ついて行ってみて、びっくり。1981年にシンガポールの雑貨屋で買った籠とまったく同じ籠がありました。
持っている籠と同じ籠があっても不思議はないのですが、買ってから30年も経って、しかも日本で見つけるなんて、そんな奇遇はめったにありません。
「この籠は、私に逢いにはるばる来たんだ」
買うっきゃないと思いました。
「よかったら、その籠に入っていた毛糸も持ってってくれる?」
とがんこやさん。
喜んでいただきました。
「おんなじところから出たオウムはいらない?」
昔、上海の工芸店にいろいろ並んでいた、動物の蓋ものです。
「・・・・」
「今もつくられているけど、ずっと仕事が雑になっているよ」
とがんこやさん。
「まぁ、もらおうか」
と値札に書いてあった300円を払おうとしたら、
「それもおまけ」
と、これもいただいてしまいました。
蓋は、顔の部分で曲げて編んであります。それに薄い竹を一枚一枚差し込んでいて、よく見ると確かに手が込んでいます。
蓋を裏返して見ると、羽の裏に緑色が残っていました。
売っていた当時は、原色の緑も生々しく、てかてかに光っていたはずです。
さて、手つき籠は、まるで双子のようでした。左が以前からあるものです。
三段になっていますが、一段だけ透かし模様があるところまでそっくりです。
長い間、シンガポールに移住した中国系の人がつくったのだとばかり思っていました。当時、バンコクにも、中国籠がつくれる方が三名ご存命でした。

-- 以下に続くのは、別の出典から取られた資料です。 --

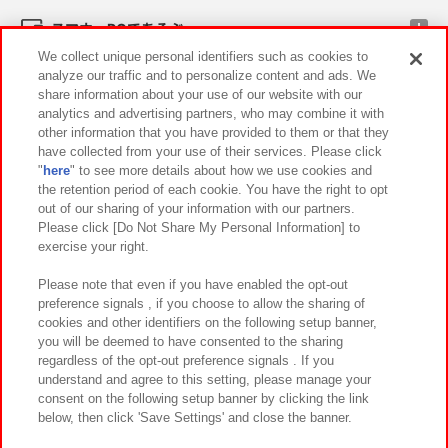
スマホ・PCであそぶ
We collect unique personal identifiers such as cookies to
analyze our traffic and to personalize content and ads. We
イベント・キャンペーン
share information about your use of our website with our
analytics and advertising partners, who may combine it with
other information that you have provided to them or that they
have collected from your use of their services. Please click
"
here
" to see more details about how we use cookies and
関連会社
サステナビリティ
サイトポリシー
the retention period of each cookie. You have the right to opt
out of our sharing of your information with our partners.
プライバシーポリシー
ウェブアクセシビリティ方針と検証結果
Please click [Do Not Share My Personal Information] to
exercise your right.
お取引先さまとともに
食品のご提供について
カスタマーハラスメント対応方針
よくあるご質問・お問い合わせ
Please note that even if you have enabled the opt-out
preference signals , if you choose to allow the sharing of
cookies and other identifiers on the following setup banner,
you will be deemed to have consented to the sharing
regardless of the opt-out preference signals . If you
understand and agree to this setting, please manage your
consent on the following setup banner by clicking the link
below, then click 'Save Settings' and close the banner.
©Bandai Namco Amusement Inc.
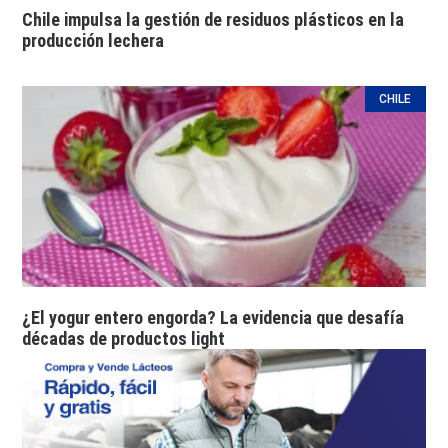
Chile impulsa la gestión de residuos plásticos en la
producción lechera
CHILE
¿El yogur entero engorda? La evidencia que desafía
décadas de productos light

しかし、こうして並べて見ると、中華人民共和国製のものが、シンガポールに輸出されて売られていたという可能性の方が高そうに思えます。今回見つけた籠に消えかかったラベルが残っていて、People's Republicの文字が見えます。
特定の地域とか、あるいは特定の人民公社の工芸所で同じものをつくっていたと思われますが、こう似ていると、もしかして同じ人がつくったのかもしれません。
それにしても、縁巻きがきれいにできている、美しい仕上げです。
同じような籠のミニチュアを持っています。
ただ、持ち手のところに輪っかがありますから、近いけれど、別の地域のものでしょう。
このような手つき籠は、菓籠と呼ばれ、お正月や結婚式などにお菓子を入れて配ったり行列したりするのに使われてきました。
しかし、近年、香港のお菓子屋さんが、お菓子の引き換えチケットを考案してから、贈る方も贈られる方もその方が便利だということで、慣習が廃れ、それにともなって籠も打ち捨てられているそうです。
寂しいことです。
ちょっと他のお弁当箱に脇に寄ってもらって、二つ、仲良く並びました。